Reflection 

Every so often, I find myself reflecting on a difficult day and thinking to myself ‘how the hell did I get through that’? Today has been one of those days…

It was an average Monday morning, rushing around to be at school/work for 8am, the boys engrossed in their toys/iPads then crying when it’s time to get dressed because they haven’t finished their breakfast (despite the fact that they get their breakfast at breakfast club within minutes after leaving the house)! Ever since he’s had his splints, Hugo has developed his own routine of taking them off before getting out of bed and putting them on top of his toybox. This morning was different. 

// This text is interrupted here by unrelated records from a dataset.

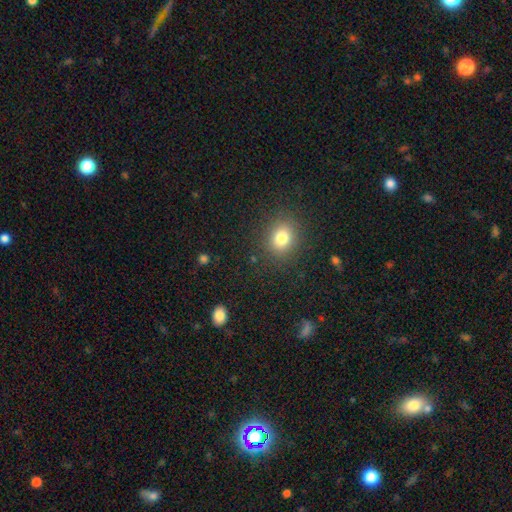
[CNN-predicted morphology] Smooth or featured?
  - smooth: 71% *
  - star or artifact: 23%
  - featured or disk: 6%
How rounded?
  - round: 81% *
  - in between: 18%
  - cigar-shaped: 1%
Merging?
  - none: 92% *
  - minor disturbance: 5%
  - major disturbance: 2%
  - merger: 1%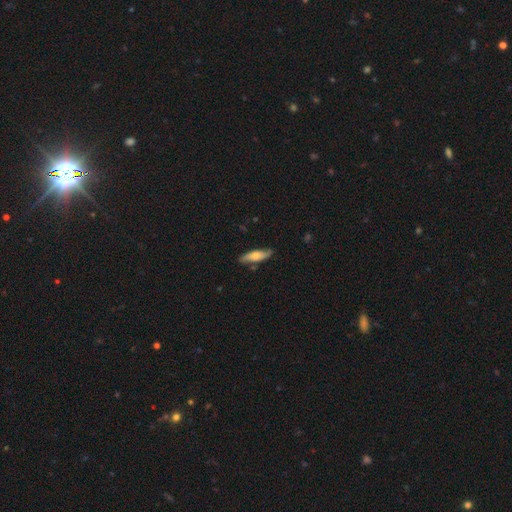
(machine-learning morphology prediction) A smooth galaxy with no disk features (56%) that is cigar-shaped (59%). Merging: none (79%).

I found Hugo sat on the landing asking for me to take his ‘bedtime boots’ off. Of course I obliged, joining him on the floor for a morning cuddle first. As I was loosening the straps, he grabs me for another cuddle and says ‘sorry Mummy’. I looked at him laughing and said ‘why are you saying sorry Hugo, that was a lovely cuddle’. He then looks at me with his beautiful huge eyes and simply says ‘sorry about my legs mummy’. My heart literally shattered right there. My innocent baby was apologising to me for his legs. The legs that don’t work like everyone else’s, the legs that prevent him from doing the things that his 4 year old mind wants to do. Those legs are letting him down and frustrating him, which he is probably starting to notice more and more each day. I don’t like to cry in front of Hugo but I was really struggling to hold back the tears. 

I guess I will never know if he was fully aware of what he was saying, or whether he was just sorry for asking me to take his splints off, or if he was just talking rubbish like Hugo does. But the look in his eyes told me he meant what he said. I never ever want Hugo to be sorry for having Duchenne, ever. If anything, it’s me who should be sorry for passing this damn faulty gene onto him. I couldn’t shake this conversation off all day, there have been many moments today where I’ve wanted to fully breakdown in tears and just let it all out again. It’s funny how these things happen all at once, I finished last week feeling strong and confident that I was over the emotional breakdowns, but the last few days have seen the return of my place on that rollercoaster. 

But, I got through the day again, like I have many times before, and like I will many more times. It doesn’t get any easier, it just becomes a bigger part of every day life. It is a never ending battle…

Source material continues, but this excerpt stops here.